Quoted text:
Feb 4, 2020
Off-Centering Prayer - part 1
Ordinary Prayer comprises of four degrees:
1. vocal prayer;
2. meditation, also called methodical prayer, or prayer of reflection, in which may be included meditative reading;
3. affective prayer;
4. prayer of simplicity, or of simple gaze.
The last two degrees (also called prayers of the heart) border on the mystical states.
Contemplative prayer, which is above and beyond ordinary prayer and intimately connected with that of mystical theology, has a long tradition in the Catholic Church. The entryway to contemplation, called aquired, active, or ordinary contemplation is prayers of the heart, which are the higher degrees of ordinary prayer. Beyond aquired or ordinary contemplation is Higher contemplation, then Mystical union with its 12 characters which pass through the lower degrees of spiritual quiet to hopefully grow and become successively full union and ecstasy, ultimately leading to Transforming union or Spiritual marriage.
While meditation is work we can do in our prayer life, contemplation cannot be achived by any labor on our part, it is a gift totally gratuitous. We can only approach the doorway of contemplation as it were, through prayers of the heart and ordinary contemplation.

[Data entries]
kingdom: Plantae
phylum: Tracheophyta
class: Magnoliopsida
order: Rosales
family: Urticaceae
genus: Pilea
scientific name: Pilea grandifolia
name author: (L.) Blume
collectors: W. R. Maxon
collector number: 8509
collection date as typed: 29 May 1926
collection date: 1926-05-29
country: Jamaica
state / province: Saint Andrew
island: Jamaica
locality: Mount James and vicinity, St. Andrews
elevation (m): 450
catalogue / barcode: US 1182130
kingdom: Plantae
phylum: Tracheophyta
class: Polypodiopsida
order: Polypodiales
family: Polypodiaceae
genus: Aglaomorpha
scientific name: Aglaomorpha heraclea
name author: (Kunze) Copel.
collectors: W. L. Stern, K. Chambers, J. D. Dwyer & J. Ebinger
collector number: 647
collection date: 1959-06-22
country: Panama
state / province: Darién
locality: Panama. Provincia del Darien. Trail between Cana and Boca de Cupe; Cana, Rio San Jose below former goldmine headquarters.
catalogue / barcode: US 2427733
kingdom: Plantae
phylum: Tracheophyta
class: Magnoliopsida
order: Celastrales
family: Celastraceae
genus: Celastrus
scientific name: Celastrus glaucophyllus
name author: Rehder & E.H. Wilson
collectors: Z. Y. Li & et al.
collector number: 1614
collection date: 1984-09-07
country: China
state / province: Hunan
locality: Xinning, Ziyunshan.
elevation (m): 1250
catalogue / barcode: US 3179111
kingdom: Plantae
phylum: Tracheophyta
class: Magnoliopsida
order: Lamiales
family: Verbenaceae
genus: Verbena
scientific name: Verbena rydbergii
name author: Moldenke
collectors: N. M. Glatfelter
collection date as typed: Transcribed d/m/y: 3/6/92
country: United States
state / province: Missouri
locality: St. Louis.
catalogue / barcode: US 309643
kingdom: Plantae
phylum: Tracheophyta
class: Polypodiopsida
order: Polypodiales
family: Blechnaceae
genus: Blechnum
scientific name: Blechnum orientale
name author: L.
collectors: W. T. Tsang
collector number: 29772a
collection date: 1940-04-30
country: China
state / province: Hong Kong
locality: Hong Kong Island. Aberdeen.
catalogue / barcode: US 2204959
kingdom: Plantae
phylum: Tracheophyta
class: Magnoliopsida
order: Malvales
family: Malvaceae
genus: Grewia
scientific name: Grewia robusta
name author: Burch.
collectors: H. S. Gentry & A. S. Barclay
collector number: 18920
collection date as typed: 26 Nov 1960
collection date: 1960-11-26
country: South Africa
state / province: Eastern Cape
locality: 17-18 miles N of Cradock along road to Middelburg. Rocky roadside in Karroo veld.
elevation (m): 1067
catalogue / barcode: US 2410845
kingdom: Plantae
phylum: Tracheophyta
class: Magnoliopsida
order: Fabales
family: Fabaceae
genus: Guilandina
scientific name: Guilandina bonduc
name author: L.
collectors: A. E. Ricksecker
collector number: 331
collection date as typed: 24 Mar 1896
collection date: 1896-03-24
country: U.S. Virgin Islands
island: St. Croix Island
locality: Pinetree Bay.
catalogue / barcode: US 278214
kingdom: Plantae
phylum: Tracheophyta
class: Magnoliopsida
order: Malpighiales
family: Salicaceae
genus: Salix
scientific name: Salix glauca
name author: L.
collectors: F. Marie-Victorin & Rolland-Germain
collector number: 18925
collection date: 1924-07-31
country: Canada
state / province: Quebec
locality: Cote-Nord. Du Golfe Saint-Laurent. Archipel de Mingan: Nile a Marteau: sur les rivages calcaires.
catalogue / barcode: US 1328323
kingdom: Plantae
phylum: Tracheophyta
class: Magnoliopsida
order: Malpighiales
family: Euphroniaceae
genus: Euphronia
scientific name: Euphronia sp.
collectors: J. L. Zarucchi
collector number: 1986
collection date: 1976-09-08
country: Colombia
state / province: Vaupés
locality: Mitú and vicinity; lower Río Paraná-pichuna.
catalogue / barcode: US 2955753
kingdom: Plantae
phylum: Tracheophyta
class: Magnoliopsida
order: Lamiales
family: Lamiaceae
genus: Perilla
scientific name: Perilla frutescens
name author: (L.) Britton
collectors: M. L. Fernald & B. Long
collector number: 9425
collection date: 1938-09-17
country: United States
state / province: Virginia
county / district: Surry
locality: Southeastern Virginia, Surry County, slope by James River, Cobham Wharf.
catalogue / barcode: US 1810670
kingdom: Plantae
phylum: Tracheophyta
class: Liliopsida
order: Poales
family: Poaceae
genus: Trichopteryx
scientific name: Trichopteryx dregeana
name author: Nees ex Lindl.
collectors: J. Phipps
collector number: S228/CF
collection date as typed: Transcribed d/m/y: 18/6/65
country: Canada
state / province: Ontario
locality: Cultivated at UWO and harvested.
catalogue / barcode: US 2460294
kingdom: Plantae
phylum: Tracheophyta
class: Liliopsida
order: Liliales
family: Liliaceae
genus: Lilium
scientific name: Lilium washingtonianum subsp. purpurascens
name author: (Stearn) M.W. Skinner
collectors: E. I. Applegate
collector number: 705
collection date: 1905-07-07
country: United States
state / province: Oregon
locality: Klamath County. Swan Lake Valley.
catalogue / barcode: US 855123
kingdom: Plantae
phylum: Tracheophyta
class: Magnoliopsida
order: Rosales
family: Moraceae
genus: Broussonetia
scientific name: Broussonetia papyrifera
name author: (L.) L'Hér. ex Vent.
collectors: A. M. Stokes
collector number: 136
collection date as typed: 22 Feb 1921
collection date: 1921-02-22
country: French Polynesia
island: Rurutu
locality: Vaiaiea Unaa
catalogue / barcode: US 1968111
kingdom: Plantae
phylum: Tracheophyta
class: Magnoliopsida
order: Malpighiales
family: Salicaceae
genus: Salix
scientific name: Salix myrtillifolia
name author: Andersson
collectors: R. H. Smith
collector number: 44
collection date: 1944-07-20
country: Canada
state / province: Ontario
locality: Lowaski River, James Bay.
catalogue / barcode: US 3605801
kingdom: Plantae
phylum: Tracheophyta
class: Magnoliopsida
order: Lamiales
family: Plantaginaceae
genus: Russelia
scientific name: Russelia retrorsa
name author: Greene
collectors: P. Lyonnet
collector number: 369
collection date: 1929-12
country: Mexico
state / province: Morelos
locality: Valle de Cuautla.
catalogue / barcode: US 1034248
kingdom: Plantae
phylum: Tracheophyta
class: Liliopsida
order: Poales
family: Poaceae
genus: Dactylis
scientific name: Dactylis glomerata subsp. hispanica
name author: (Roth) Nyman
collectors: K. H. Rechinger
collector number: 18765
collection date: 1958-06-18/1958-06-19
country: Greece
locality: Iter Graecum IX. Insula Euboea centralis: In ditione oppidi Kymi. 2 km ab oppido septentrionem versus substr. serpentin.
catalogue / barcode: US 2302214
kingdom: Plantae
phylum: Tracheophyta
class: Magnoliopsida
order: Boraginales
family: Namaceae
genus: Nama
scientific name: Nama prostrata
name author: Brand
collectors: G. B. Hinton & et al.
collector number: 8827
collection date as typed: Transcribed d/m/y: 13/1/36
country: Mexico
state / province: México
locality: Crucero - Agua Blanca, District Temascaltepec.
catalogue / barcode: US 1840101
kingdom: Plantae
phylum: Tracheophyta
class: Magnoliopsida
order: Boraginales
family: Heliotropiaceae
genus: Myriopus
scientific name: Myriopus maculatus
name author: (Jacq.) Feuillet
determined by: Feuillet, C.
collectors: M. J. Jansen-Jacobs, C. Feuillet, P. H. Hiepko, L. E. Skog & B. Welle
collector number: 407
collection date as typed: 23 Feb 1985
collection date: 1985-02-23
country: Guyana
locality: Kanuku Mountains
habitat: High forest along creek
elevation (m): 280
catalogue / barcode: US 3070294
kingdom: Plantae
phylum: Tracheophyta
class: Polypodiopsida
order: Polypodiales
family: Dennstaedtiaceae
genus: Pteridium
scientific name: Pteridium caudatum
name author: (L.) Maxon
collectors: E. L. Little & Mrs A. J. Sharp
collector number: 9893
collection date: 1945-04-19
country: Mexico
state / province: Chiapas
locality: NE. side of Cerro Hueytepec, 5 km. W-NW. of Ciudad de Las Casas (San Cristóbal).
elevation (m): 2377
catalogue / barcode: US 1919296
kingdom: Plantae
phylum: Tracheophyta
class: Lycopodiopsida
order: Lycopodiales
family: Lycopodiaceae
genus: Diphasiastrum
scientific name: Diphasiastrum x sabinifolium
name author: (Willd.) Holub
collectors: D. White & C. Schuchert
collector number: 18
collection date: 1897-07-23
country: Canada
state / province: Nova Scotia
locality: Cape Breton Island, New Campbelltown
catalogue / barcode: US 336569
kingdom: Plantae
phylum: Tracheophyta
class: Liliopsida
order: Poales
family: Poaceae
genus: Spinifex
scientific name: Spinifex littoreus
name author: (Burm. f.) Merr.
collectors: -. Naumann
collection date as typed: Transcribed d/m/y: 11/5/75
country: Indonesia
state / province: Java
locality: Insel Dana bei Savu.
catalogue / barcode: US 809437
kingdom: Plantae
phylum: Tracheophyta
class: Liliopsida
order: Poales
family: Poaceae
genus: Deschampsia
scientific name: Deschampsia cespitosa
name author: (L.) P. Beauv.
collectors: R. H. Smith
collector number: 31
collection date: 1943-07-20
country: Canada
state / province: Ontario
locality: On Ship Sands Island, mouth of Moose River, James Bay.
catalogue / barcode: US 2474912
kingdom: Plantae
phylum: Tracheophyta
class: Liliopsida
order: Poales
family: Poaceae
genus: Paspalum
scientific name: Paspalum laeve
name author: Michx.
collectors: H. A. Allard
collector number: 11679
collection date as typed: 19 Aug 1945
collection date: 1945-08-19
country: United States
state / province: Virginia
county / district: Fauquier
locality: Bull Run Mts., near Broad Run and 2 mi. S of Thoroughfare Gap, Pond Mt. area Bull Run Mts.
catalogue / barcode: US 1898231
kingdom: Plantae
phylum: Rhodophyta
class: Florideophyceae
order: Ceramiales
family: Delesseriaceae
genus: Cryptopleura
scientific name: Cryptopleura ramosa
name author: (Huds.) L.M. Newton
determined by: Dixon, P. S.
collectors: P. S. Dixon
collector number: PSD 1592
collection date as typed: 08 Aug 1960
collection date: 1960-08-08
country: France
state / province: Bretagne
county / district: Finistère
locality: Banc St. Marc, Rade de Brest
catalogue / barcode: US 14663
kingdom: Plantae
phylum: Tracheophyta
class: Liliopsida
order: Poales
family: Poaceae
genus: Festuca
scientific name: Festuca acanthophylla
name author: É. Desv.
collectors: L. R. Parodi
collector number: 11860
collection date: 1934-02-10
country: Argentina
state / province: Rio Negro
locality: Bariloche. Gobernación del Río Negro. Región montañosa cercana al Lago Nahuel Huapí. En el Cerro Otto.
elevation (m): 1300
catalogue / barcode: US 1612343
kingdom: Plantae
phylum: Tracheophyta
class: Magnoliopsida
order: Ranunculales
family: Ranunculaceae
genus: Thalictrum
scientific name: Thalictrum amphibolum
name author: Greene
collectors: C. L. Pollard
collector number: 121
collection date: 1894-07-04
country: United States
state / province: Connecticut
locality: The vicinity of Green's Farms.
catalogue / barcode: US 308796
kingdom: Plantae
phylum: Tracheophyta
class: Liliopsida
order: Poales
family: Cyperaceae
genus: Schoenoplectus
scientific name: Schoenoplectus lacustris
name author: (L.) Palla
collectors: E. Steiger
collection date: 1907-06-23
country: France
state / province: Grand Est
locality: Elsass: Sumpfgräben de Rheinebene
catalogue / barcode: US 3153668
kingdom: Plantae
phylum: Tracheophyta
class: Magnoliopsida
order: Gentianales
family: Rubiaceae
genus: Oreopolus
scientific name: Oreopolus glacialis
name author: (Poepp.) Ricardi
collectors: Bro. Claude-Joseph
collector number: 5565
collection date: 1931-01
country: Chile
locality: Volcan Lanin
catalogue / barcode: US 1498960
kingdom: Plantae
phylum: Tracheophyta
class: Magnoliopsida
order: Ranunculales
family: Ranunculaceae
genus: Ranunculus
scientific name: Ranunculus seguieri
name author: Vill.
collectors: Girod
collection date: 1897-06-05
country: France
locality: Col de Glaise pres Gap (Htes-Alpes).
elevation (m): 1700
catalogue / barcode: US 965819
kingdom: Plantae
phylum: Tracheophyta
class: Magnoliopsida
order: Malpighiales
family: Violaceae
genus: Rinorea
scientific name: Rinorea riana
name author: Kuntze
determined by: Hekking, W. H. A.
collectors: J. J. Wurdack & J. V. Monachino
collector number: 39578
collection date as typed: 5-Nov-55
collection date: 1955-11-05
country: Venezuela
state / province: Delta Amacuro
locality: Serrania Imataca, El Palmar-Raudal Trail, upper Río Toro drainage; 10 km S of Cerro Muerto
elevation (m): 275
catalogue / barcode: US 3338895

What is asked:
- A) Say whether each statement agrees with the prayer text, answering yes or no and quoting the words of the text that decide it: (i) Ordinary prayer is made up of four degrees. (ii) Meditation is described as a gift that no labor on our part can achieve. (iii) Transforming union is also called Spiritual marriage.
- B) Translate this sentence from the prayer text into Spanish: "The last two degrees (also called prayers of the heart) border on the mystical states."
- C) Go on with the prayer text, picking up after its final sentence.
The lines play no part in any of this.

Results of the tasks:
- A)
(i) Yes: "Ordinary Prayer comprises of four degrees"
(ii) No: "While meditation is work we can do in our prayer life"
(iii) Yes: "ultimately leading to Transforming union or Spiritual marriage"

- B) Los dos últimos grados (también llamados oraciones del corazón) lindan con los estados místicos.

- C)
Some Catholics practicing acquired contemplation call what they are doing Centering Prayer, but Centering Prayer is not true acquired contemplation. Centering Prayer as taught by three Trappist monks of St. Joseph's Abbey in Spencer, Massachusetts since the 1970s: Fr. William Meninger, Fr. M. Basil Pennington and Abbot Thomas Keating, is problematic at best, deceptive and corrupting at worst. Centering prayer eschews mortification while all the saints and doctors of the Church encourage penetential exercises or mortification. It is a method that seeks a short-cut to Higher Contemplation. Centering prayer is a kind of self-hypnosis that convices one they have the consolation of peace. Even its name shouts 'me'! Centering prayer is ultimately self-centered.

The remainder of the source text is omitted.